Re: SQL help?

On Wed, May 22, 2019 at 1:19 AM Dr. Drexl Spivey <drexl(at)little-beak(dot)com>
wrote:

> Trying to do something very easy, but can't quite figure out the logic.
> Typing out the email, and see if I can't figure it out just typing it
> out.
>
> Have two tables:
>
> petitions
> id = (int)primary key
> name = text description
>
> and the following
>
> signed_petitions
> signed_id = references petitions.id (Foreign key)
> joined = boolean
>
> my goal is to list those petitions that have the most signatures, so I
> have to get a count of joined=true, and list the names.
>
> What confuses me on a fundamental level, is the usage of the Foreign
> key, reference. But, here is my best attempt.
>
> Ok, this is a lot harder than I thought, because the boolean is not
> actually a number. So I guess I will have to use a rank?
>
>

> SELECT
> petitions.id
> petitions.name
> RANK() OVER (PARTITION BY signed_petitions.joined) AS total_signed
> WHERE
> signed_petitions.joined = "TRUE"
> ORDER BY total_signed DESC
> LIMIT 10
>

This query has no FROM clause and "TRUE" in double quotes would be
considered a column reference...in short it is bogus. It helps
considerably to provide a self-contained minimal example with some data
(say to compute top 2...) and a working attempt or even a manual expected
result.

I have no idea why "joined" is important.

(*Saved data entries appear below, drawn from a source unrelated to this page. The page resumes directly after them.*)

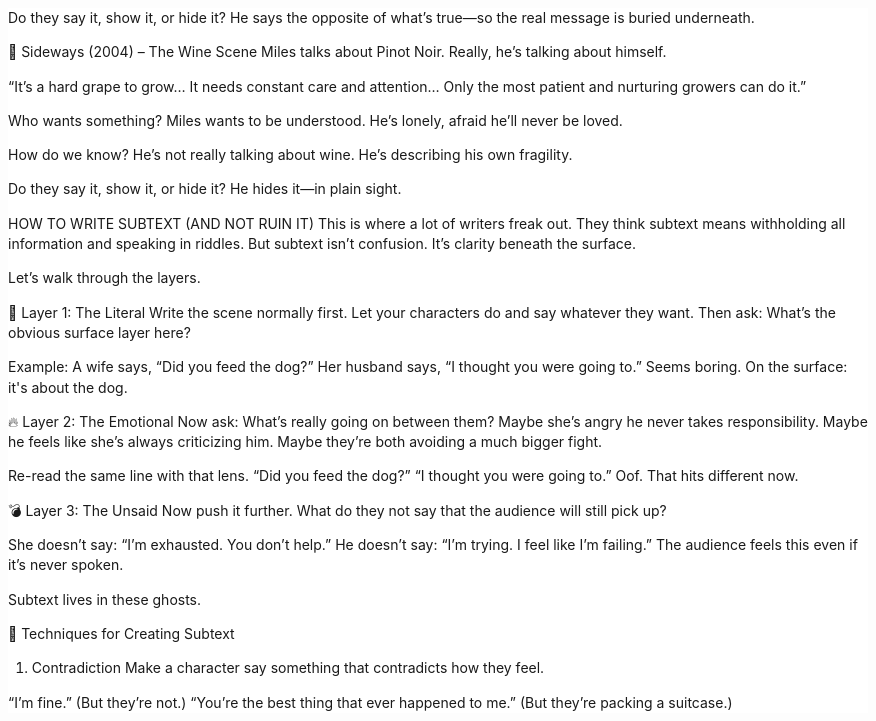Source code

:Do they say it, show it, or hide it?
He says the opposite of what’s true—so the real message is buried underneath.

🍷 Sideways (2004) – The Wine Scene
Miles talks about Pinot Noir. Really, he’s talking about himself.

“It’s a hard grape to grow… It needs constant care and attention… Only the most patient and nurturing growers can do it.”

Who wants something?
Miles wants to be understood. He’s lonely, afraid he’ll never be loved.

How do we know?
He’s not really talking about wine. He’s describing his own fragility.

Do they say it, show it, or hide it?
He hides it—in plain sight.

HOW TO WRITE SUBTEXT (AND NOT RUIN IT)
This is where a lot of writers freak out. They think subtext means withholding all information and speaking in riddles. But subtext isn’t confusion. It’s clarity beneath the surface.

Let’s walk through the layers.

🧱 Layer 1: The Literal
Write the scene normally first. Let your characters do and say whatever they want.
Then ask: What’s the obvious surface layer here?

Example:
A wife says, “Did you feed the dog?”
Her husband says, “I thought you were going to.”
Seems boring. On the surface: it's about the dog.

🔥 Layer 2: The Emotional
Now ask: What’s really going on between them?
Maybe she’s angry he never takes responsibility.
Maybe he feels like she’s always criticizing him.
Maybe they’re both avoiding a much bigger fight.

Re-read the same line with that lens.
“Did you feed the dog?”
“I thought you were going to.”
Oof. That hits different now.

💣 Layer 3: The Unsaid
Now push it further. What do they not say that the audience will still pick up?

She doesn’t say: “I’m exhausted. You don’t help.”
He doesn’t say: “I’m trying. I feel like I’m failing.”
The audience feels this even if it’s never spoken.

Subtext lives in these ghosts.

🧠 Techniques for Creating Subtext
1. Contradiction
Make a character say something that contradicts how they feel.

“I’m fine.” (But they’re not.)
“You’re the best thing that ever happened to me.” (But they’re packing a suitcase.)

The rank() window function is much more reliable when the partition
contents are ordered so that assigning the rank is based off of some
measure and not just random. It is also unlikely to be helpful for this
query.

You may find the filter aggregate expression to be helpful though.

https://www.postgresql.org/docs/11/sql-expressions.html#SYNTAX-AGGREGATES

The count requires nothing more than a simple GROUP BY based query; you can
do as Saurabh did an inline a scalar subselect for the name or take the
grouped result and join it back to the petition table.

David J.